Lyman Hotchkiss Atwater (February 23, 1813 – February 17, 1883) was an American Presbyterian philosopher.

==Life==
He was born in Cedar Hill, New Haven, Connecticut. He started going to Yale University at the age of 14 in 1827 and graduated in 1831. He spent some time after graduating as the head of the classical Department of Mount Hope Institute in Baltimore and then entered Yale Divinity School He was then licensed to preach by the Congregational Association of New Haven in May 1834. Then heading on to the First Congregational Church of Fairfield Connecticut. He remained there for 20 years.

He moved on to Princeton in 1854 and started to lecture on religion and metaphysics. And contributed to The Princeton Review. In 1861 he was appointed to the Lectureship Extraordinary in the Theological Seminary at Princeton University. In 1869 he became a professor of logic metaphysics ethics, ethics, economics, and politics and remained with the university. 1871 Yale presented him with the degree of LL.D. From 1876 till his death he was the vice-president of the board of trustees of Princeton Theological Seminary He died in Princeton.
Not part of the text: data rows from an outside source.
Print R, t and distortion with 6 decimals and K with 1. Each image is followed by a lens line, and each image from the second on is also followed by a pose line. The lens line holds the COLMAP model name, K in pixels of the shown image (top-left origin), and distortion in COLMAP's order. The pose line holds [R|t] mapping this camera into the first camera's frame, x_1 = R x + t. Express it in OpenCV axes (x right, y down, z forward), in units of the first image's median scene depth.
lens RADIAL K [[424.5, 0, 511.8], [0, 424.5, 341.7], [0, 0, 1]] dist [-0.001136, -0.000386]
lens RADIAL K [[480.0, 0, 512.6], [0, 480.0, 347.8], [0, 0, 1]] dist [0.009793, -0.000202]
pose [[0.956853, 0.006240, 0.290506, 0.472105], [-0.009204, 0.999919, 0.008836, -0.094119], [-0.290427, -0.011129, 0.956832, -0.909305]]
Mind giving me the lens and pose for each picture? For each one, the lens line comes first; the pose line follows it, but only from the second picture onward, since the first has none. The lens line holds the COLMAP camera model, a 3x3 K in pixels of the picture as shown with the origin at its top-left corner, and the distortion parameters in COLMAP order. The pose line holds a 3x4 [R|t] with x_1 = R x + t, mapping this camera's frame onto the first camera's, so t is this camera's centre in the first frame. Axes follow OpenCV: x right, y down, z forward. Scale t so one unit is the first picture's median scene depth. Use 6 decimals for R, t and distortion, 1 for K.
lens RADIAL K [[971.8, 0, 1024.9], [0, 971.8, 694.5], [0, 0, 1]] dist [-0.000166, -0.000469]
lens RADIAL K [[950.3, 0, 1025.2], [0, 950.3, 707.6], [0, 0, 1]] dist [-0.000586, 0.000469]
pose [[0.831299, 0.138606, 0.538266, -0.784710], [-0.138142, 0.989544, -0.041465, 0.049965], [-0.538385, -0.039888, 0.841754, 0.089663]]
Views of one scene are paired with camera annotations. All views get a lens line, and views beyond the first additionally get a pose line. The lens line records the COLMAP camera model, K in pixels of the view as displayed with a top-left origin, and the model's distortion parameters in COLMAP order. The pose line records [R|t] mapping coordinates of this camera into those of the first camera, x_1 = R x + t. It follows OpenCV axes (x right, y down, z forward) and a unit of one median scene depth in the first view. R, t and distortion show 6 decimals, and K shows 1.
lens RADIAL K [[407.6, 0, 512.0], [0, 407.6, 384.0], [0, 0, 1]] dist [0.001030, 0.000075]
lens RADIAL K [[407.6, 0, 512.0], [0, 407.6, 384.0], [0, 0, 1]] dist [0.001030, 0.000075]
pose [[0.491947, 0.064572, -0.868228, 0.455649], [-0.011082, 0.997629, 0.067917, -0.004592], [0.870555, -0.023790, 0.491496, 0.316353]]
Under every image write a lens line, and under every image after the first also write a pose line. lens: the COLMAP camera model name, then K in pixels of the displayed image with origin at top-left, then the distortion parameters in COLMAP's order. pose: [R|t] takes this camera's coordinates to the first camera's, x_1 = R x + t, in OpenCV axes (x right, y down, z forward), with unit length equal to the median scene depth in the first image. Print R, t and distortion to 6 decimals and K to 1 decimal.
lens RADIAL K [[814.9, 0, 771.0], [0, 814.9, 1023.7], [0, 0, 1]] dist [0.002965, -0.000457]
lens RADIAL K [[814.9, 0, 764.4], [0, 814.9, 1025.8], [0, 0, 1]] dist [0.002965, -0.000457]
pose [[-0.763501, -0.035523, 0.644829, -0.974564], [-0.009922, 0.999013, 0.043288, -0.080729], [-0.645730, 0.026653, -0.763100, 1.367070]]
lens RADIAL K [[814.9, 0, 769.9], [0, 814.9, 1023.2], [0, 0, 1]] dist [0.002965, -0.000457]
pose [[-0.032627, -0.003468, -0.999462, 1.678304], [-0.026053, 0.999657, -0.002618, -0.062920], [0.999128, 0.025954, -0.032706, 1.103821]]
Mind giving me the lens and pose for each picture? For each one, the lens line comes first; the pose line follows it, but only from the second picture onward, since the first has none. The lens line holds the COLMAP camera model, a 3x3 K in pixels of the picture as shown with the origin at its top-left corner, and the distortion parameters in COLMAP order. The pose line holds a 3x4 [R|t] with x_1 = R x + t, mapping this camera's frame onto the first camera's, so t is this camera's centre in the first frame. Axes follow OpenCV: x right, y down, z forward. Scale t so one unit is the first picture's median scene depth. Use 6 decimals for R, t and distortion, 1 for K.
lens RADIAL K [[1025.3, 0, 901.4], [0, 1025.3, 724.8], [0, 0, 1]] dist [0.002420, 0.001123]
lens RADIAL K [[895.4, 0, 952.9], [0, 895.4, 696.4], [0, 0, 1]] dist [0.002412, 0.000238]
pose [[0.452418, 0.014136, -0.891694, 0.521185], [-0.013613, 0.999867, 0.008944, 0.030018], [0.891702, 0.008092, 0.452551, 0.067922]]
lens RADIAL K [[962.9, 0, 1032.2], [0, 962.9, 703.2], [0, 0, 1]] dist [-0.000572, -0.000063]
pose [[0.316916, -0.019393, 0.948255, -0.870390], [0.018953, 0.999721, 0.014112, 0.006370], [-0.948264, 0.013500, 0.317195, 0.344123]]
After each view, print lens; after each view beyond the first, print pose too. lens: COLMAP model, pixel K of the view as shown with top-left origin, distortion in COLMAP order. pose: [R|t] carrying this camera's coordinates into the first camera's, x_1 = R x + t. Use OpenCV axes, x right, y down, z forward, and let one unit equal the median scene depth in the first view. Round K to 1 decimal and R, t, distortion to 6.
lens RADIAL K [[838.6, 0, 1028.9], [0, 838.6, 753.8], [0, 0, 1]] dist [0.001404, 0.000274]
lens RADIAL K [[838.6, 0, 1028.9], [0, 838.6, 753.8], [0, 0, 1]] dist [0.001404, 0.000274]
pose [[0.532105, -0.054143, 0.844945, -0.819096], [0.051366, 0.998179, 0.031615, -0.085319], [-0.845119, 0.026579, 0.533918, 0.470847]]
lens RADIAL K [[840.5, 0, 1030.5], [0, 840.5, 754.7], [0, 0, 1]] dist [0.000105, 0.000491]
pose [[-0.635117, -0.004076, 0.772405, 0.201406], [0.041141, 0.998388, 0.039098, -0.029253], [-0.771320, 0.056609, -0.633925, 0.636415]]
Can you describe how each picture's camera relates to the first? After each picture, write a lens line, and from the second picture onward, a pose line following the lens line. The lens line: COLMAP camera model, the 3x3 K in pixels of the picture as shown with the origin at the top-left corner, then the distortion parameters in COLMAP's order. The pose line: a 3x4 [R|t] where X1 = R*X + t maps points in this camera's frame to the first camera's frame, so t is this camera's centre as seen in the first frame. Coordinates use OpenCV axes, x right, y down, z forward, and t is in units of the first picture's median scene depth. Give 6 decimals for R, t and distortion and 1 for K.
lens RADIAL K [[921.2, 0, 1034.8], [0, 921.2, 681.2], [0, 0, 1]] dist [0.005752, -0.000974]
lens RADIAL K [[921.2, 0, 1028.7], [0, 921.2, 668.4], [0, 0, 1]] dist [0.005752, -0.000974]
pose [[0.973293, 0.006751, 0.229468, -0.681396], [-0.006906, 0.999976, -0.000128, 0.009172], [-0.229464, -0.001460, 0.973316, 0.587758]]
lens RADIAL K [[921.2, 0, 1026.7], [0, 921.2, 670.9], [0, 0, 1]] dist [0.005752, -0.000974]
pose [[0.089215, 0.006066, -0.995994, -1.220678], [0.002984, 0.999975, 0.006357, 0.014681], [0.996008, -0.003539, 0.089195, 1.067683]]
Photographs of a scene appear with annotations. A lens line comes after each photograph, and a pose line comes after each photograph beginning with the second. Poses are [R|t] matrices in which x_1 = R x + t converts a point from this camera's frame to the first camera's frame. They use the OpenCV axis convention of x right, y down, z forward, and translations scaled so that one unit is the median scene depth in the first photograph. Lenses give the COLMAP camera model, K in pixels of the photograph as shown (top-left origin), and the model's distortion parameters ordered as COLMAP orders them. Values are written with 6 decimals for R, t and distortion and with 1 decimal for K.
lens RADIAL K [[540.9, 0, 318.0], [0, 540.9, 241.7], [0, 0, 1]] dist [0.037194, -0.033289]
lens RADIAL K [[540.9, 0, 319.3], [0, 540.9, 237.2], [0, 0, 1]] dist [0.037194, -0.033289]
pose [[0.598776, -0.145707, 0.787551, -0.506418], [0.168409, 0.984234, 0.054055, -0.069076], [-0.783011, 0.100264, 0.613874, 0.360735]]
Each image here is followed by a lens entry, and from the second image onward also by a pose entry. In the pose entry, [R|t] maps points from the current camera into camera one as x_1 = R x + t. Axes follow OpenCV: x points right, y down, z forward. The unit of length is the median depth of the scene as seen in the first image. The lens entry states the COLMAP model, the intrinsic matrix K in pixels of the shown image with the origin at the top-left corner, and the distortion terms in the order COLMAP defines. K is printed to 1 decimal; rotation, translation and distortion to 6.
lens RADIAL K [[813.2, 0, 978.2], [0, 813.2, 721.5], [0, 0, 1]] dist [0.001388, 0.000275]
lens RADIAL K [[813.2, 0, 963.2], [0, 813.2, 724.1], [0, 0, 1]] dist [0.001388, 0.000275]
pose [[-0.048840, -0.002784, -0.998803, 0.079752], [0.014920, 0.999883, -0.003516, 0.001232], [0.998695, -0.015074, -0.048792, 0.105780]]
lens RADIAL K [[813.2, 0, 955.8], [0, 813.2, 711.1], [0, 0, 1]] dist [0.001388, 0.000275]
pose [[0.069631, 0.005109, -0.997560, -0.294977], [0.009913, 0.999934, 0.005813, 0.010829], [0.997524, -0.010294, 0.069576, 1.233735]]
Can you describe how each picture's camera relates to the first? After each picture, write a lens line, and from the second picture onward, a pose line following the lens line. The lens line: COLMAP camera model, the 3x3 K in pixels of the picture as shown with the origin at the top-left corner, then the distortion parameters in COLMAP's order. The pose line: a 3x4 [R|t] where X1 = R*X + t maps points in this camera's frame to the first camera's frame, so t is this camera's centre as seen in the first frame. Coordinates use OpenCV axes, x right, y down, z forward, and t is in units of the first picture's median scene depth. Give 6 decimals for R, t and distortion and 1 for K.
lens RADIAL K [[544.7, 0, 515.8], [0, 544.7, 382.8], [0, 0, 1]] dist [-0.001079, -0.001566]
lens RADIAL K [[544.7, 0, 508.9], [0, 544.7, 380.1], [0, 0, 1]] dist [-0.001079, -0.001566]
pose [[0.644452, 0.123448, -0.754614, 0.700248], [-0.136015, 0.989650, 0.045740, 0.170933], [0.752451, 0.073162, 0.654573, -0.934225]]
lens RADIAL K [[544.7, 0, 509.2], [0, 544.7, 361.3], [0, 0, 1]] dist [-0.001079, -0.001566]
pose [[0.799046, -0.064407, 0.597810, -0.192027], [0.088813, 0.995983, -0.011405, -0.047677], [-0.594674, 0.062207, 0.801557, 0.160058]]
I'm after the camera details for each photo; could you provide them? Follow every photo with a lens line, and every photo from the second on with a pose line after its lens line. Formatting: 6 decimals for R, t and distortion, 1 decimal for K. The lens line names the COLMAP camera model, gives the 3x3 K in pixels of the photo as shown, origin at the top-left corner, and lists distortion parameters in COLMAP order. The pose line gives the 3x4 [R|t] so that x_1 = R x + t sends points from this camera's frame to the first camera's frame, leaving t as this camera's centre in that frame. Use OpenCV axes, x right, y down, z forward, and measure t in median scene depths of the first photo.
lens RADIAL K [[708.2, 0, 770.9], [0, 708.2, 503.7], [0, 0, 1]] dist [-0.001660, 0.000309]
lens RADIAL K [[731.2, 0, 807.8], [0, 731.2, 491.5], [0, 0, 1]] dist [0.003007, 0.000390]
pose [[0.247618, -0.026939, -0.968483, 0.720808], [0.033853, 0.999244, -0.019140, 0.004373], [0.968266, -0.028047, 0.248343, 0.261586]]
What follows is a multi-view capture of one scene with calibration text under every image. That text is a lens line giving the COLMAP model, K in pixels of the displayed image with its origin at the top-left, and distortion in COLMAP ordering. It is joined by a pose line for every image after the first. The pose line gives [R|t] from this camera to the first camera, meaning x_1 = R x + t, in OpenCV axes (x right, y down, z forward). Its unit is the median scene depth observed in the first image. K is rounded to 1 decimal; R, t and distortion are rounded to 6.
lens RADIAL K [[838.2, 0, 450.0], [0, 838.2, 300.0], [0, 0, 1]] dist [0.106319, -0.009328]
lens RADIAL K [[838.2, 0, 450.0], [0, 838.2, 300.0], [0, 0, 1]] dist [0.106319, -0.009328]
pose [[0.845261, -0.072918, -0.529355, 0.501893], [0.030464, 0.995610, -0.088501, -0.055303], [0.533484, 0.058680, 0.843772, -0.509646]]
He worked with the Presbyterian Church his whole life and wrote and published articles and one book.

==Family==
His father was “Major” Lyman Atwater (died March 1862, at Bennington, Vermont). His brothers and sisters were Charles Henry, born September 29, 1808, Grace Clarissa, born April 4, 1814, Susan, born July 14, 1817, and Wyllys, born December 9. 1821. His sister Grace married Elias B. Bishop and bought the family property when the Major moved to Vermont. Lyman being the oldest son would receive the property if had not relocated down to New Jersey.